[Opening AVAILABLE DATA section]
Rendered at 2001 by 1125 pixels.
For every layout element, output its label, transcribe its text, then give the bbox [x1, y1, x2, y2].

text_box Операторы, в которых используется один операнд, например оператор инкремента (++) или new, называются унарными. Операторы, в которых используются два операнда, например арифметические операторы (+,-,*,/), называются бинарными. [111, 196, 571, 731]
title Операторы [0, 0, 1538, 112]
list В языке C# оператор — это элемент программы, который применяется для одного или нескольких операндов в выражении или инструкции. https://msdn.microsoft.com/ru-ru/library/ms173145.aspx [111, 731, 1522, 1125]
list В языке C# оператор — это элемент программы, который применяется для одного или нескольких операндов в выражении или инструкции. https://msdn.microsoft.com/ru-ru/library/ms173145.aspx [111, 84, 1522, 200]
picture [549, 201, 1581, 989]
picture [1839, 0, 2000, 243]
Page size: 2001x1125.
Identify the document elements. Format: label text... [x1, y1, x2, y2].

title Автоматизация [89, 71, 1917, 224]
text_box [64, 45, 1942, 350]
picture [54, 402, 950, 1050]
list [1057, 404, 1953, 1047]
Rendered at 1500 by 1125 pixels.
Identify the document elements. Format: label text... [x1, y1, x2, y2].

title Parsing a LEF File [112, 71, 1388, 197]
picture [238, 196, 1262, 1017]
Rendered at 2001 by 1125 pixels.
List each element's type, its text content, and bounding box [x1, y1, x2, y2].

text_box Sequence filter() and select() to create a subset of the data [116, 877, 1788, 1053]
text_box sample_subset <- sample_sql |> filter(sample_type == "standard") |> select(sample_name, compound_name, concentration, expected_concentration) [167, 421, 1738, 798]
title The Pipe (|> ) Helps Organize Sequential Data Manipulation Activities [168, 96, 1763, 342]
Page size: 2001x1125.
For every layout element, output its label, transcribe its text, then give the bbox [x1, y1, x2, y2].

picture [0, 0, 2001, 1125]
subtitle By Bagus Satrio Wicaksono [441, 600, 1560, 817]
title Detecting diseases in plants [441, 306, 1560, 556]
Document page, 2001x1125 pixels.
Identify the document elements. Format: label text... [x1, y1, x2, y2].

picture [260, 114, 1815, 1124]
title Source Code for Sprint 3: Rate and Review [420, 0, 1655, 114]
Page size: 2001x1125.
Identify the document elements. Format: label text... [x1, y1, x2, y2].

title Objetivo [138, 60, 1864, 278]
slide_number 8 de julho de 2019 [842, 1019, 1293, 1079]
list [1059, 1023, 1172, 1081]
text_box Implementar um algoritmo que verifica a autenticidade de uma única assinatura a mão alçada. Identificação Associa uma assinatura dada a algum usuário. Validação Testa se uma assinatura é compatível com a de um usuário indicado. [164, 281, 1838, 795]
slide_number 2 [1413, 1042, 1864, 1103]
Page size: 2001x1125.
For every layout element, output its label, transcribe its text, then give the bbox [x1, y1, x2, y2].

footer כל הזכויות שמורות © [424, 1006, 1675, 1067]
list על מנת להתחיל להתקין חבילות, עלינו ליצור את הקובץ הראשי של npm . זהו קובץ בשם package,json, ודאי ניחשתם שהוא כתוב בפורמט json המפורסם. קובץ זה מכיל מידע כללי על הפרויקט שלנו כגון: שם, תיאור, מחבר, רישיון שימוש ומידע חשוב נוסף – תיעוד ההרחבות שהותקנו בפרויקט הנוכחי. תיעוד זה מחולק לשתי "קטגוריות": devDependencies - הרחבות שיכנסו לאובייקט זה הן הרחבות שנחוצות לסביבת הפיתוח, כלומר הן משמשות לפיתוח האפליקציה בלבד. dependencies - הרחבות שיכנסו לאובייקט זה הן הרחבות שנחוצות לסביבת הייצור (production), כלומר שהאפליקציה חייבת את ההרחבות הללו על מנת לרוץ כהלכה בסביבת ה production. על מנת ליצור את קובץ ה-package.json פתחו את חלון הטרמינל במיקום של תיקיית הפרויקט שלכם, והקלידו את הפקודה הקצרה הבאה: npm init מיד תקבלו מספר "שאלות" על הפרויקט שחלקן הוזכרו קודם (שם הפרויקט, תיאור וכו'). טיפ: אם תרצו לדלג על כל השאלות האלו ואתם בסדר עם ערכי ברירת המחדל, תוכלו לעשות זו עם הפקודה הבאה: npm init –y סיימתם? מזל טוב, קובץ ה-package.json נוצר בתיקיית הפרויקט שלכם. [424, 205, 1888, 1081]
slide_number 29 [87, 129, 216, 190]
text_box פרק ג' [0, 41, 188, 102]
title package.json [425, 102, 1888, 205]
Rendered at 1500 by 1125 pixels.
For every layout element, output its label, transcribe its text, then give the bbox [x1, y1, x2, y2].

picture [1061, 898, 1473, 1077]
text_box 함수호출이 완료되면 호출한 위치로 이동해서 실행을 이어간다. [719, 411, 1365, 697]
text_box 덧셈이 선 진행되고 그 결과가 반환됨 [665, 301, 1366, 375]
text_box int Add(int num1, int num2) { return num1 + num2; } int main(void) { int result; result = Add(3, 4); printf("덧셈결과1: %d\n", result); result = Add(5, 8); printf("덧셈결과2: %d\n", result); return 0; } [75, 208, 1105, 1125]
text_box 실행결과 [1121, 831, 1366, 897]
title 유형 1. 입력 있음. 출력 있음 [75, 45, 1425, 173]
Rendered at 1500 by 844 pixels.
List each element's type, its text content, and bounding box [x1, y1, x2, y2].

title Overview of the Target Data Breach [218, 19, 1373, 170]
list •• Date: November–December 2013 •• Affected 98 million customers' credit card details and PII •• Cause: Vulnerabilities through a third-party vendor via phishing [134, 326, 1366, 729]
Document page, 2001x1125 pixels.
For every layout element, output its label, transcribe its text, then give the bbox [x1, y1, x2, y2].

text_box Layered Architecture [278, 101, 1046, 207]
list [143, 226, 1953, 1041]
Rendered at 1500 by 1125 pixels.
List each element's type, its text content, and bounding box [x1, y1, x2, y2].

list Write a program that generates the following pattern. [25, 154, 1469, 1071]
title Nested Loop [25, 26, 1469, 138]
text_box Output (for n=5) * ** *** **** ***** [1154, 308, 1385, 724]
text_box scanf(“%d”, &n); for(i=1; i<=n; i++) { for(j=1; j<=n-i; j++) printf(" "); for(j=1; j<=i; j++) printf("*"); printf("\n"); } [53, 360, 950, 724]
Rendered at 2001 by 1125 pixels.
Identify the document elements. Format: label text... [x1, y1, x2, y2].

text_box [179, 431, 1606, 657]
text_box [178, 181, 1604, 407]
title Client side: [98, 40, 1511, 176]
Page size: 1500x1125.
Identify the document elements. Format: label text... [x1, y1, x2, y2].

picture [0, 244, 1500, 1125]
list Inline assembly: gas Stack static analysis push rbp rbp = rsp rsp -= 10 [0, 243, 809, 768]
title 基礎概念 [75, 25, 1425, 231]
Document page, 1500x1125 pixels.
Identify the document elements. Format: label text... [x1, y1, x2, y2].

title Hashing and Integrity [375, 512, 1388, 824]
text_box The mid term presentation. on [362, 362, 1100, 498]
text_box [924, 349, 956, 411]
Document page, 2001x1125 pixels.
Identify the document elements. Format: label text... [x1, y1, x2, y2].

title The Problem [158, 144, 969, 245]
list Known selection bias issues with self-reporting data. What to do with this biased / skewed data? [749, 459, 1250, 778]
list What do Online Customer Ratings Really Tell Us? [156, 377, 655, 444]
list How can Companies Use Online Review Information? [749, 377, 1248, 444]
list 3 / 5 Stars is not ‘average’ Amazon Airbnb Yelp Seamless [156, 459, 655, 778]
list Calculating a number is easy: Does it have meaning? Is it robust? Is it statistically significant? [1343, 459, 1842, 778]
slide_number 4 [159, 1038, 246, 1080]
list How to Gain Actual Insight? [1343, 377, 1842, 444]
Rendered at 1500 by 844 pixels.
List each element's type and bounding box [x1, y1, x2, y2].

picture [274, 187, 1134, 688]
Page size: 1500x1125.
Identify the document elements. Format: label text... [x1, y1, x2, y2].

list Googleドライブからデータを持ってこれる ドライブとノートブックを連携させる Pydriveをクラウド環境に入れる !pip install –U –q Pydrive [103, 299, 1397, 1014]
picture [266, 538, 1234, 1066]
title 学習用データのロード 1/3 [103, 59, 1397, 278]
[Closing AVAILABLE DATA section]
In the material above, locate the line containing "text_box [179, 431, 1606, 657]" and the line containing "Document page, 1500x1125 pixels.". Transcribe exactly those two lines and every line between them, and nothing more.

**RESULT OF THE TASK:**
text_box [179, 431, 1606, 657]
text_box [178, 181, 1604, 407]
title Client side: [98, 40, 1511, 176]
Page size: 1500x1125.
Identify the document elements. Format: label text... [x1, y1, x2, y2].

picture [0, 244, 1500, 1125]
list Inline assembly: gas Stack static analysis push rbp rbp = rsp rsp -= 10 [0, 243, 809, 768]
title 基礎概念 [75, 25, 1425, 231]
Document page, 1500x1125 pixels.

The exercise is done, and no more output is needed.